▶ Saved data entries
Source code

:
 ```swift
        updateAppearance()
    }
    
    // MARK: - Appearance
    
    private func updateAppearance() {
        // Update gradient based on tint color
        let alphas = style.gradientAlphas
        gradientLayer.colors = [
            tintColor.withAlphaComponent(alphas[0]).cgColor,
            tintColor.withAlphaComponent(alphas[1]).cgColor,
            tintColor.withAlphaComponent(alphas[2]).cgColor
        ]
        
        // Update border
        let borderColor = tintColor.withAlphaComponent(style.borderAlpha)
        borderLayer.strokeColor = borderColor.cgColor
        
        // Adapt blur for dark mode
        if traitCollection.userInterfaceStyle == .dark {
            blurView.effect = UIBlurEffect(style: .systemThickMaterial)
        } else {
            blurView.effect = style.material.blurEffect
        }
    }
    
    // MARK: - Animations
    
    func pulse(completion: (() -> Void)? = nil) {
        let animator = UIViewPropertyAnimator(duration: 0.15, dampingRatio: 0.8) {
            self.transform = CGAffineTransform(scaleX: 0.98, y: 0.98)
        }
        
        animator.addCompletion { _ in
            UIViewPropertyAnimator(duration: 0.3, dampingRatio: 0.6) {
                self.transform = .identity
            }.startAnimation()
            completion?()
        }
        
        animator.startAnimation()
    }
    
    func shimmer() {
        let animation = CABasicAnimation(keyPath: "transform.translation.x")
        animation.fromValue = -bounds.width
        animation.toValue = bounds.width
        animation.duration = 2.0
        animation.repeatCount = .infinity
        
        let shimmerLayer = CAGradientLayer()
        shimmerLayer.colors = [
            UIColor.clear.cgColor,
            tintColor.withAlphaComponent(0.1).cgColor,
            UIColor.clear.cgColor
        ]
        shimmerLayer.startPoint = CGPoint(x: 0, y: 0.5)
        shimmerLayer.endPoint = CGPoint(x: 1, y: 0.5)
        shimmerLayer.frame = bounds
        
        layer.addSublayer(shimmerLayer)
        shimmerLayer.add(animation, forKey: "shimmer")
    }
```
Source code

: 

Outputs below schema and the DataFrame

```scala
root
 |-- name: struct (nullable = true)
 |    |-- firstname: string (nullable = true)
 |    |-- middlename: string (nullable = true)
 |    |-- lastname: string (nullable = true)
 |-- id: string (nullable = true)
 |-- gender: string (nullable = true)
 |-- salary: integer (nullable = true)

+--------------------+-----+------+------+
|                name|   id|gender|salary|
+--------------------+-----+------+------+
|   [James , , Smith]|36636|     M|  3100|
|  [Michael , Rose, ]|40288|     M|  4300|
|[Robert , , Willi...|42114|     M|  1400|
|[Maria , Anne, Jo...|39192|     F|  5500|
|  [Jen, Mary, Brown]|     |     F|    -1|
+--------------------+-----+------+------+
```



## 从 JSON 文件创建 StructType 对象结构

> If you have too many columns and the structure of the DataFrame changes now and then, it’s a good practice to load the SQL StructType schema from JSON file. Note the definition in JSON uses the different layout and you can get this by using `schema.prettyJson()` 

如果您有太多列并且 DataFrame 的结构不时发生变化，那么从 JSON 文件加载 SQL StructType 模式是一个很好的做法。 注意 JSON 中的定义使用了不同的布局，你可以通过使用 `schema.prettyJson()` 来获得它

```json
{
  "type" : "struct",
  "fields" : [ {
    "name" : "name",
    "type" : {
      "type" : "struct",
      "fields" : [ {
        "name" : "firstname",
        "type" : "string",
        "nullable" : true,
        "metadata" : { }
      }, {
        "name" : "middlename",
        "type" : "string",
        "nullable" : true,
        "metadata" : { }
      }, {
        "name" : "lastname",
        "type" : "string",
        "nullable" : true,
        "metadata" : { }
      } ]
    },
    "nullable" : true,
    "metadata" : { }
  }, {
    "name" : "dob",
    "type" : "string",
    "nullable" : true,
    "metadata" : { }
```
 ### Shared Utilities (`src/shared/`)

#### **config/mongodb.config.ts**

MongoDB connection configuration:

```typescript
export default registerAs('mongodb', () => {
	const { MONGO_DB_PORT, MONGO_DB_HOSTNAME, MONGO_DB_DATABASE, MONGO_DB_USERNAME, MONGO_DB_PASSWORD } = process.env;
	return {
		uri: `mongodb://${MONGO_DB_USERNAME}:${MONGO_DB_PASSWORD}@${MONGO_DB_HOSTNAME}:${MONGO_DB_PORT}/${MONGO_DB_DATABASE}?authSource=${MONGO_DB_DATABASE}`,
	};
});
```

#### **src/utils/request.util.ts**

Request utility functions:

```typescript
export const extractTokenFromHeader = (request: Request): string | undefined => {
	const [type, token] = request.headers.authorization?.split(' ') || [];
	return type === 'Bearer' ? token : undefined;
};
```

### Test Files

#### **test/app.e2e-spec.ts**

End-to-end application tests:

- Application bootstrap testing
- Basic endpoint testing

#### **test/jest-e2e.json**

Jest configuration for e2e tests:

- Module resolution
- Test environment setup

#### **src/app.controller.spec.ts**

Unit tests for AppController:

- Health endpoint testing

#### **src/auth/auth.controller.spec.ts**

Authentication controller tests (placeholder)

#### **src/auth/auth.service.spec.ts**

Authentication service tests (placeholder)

▶ WORK ITEM
What is needed is a word-for-word copy of all the entries.

▶ RESPONSE TO THIS EXERCISE
Source code

:
 ```swift
        updateAppearance()
    }
    
    // MARK: - Appearance
    
    private func updateAppearance() {
        // Update gradient based on tint color
        let alphas = style.gradientAlphas
        gradientLayer.colors = [
            tintColor.withAlphaComponent(alphas[0]).cgColor,
            tintColor.withAlphaComponent(alphas[1]).cgColor,
            tintColor.withAlphaComponent(alphas[2]).cgColor
        ]
        
        // Update border
        let borderColor = tintColor.withAlphaComponent(style.borderAlpha)
        borderLayer.strokeColor = borderColor.cgColor
        
        // Adapt blur for dark mode
        if traitCollection.userInterfaceStyle == .dark {
            blurView.effect = UIBlurEffect(style: .systemThickMaterial)
        } else {
            blurView.effect = style.material.blurEffect
        }
    }
    
    // MARK: - Animations
    
    func pulse(completion: (() -> Void)? = nil) {
        let animator = UIViewPropertyAnimator(duration: 0.15, dampingRatio: 0.8) {
            self.transform = CGAffineTransform(scaleX: 0.98, y: 0.98)
        }
        
        animator.addCompletion { _ in
            UIViewPropertyAnimator(duration: 0.3, dampingRatio: 0.6) {
                self.transform = .identity
            }.startAnimation()
            completion?()
        }
        
        animator.startAnimation()
    }
    
    func shimmer() {
        let animation = CABasicAnimation(keyPath: "transform.translation.x")
        animation.fromValue = -bounds.width
        animation.toValue = bounds.width
        animation.duration = 2.0
        animation.repeatCount = .infinity
        
        let shimmerLayer = CAGradientLayer()
        shimmerLayer.colors = [
            UIColor.clear.cgColor,
            tintColor.withAlphaComponent(0.1).cgColor,
            UIColor.clear.cgColor
        ]
        shimmerLayer.startPoint = CGPoint(x: 0, y: 0.5)
        shimmerLayer.endPoint = CGPoint(x: 1, y: 0.5)
        shimmerLayer.frame = bounds
        
        layer.addSublayer(shimmerLayer)
        shimmerLayer.add(animation, forKey: "shimmer")
    }
```
Source code

: 

Outputs below schema and the DataFrame

```scala
root
 |-- name: struct (nullable = true)
 |    |-- firstname: string (nullable = true)
 |    |-- middlename: string (nullable = true)
 |    |-- lastname: string (nullable = true)
 |-- id: string (nullable = true)
 |-- gender: string (nullable = true)
 |-- salary: integer (nullable = true)

+--------------------+-----+------+------+
|                name|   id|gender|salary|
+--------------------+-----+------+------+
|   [James , , Smith]|36636|     M|  3100|
|  [Michael , Rose, ]|40288|     M|  4300|
|[Robert , , Willi...|42114|     M|  1400|
|[Maria , Anne, Jo...|39192|     F|  5500|
|  [Jen, Mary, Brown]|     |     F|    -1|
+--------------------+-----+------+------+
```



## 从 JSON 文件创建 StructType 对象结构

> If you have too many columns and the structure of the DataFrame changes now and then, it’s a good practice to load the SQL StructType schema from JSON file. Note the definition in JSON uses the different layout and you can get this by using `schema.prettyJson()` 

如果您有太多列并且 DataFrame 的结构不时发生变化，那么从 JSON 文件加载 SQL StructType 模式是一个很好的做法。 注意 JSON 中的定义使用了不同的布局，你可以通过使用 `schema.prettyJson()` 来获得它

```json
{
  "type" : "struct",
  "fields" : [ {
    "name" : "name",
    "type" : {
      "type" : "struct",
      "fields" : [ {
        "name" : "firstname",
        "type" : "string",
        "nullable" : true,
        "metadata" : { }
      }, {
        "name" : "middlename",
        "type" : "string",
        "nullable" : true,
        "metadata" : { }
      }, {
        "name" : "lastname",
        "type" : "string",
        "nullable" : true,
        "metadata" : { }
      } ]
    },
    "nullable" : true,
    "metadata" : { }
  }, {
    "name" : "dob",
    "type" : "string",
    "nullable" : true,
    "metadata" : { }
```
 ### Shared Utilities (`src/shared/`)

#### **config/mongodb.config.ts**

MongoDB connection configuration:

```typescript
export default registerAs('mongodb', () => {
	const { MONGO_DB_PORT, MONGO_DB_HOSTNAME, MONGO_DB_DATABASE, MONGO_DB_USERNAME, MONGO_DB_PASSWORD } = process.env;
	return {
		uri: `mongodb://${MONGO_DB_USERNAME}:${MONGO_DB_PASSWORD}@${MONGO_DB_HOSTNAME}:${MONGO_DB_PORT}/${MONGO_DB_DATABASE}?authSource=${MONGO_DB_DATABASE}`,
	};
});
```

#### **src/utils/request.util.ts**

Request utility functions:

```typescript
export const extractTokenFromHeader = (request: Request): string | undefined => {
	const [type, token] = request.headers.authorization?.split(' ') || [];
	return type === 'Bearer' ? token : undefined;
};
```

### Test Files

#### **test/app.e2e-spec.ts**

End-to-end application tests:

- Application bootstrap testing
- Basic endpoint testing

#### **test/jest-e2e.json**

Jest configuration for e2e tests:

- Module resolution
- Test environment setup

#### **src/app.controller.spec.ts**

Unit tests for AppController:

- Health endpoint testing

#### **src/auth/auth.controller.spec.ts**

Authentication controller tests (placeholder)

#### **src/auth/auth.service.spec.ts**

Authentication service tests (placeholder)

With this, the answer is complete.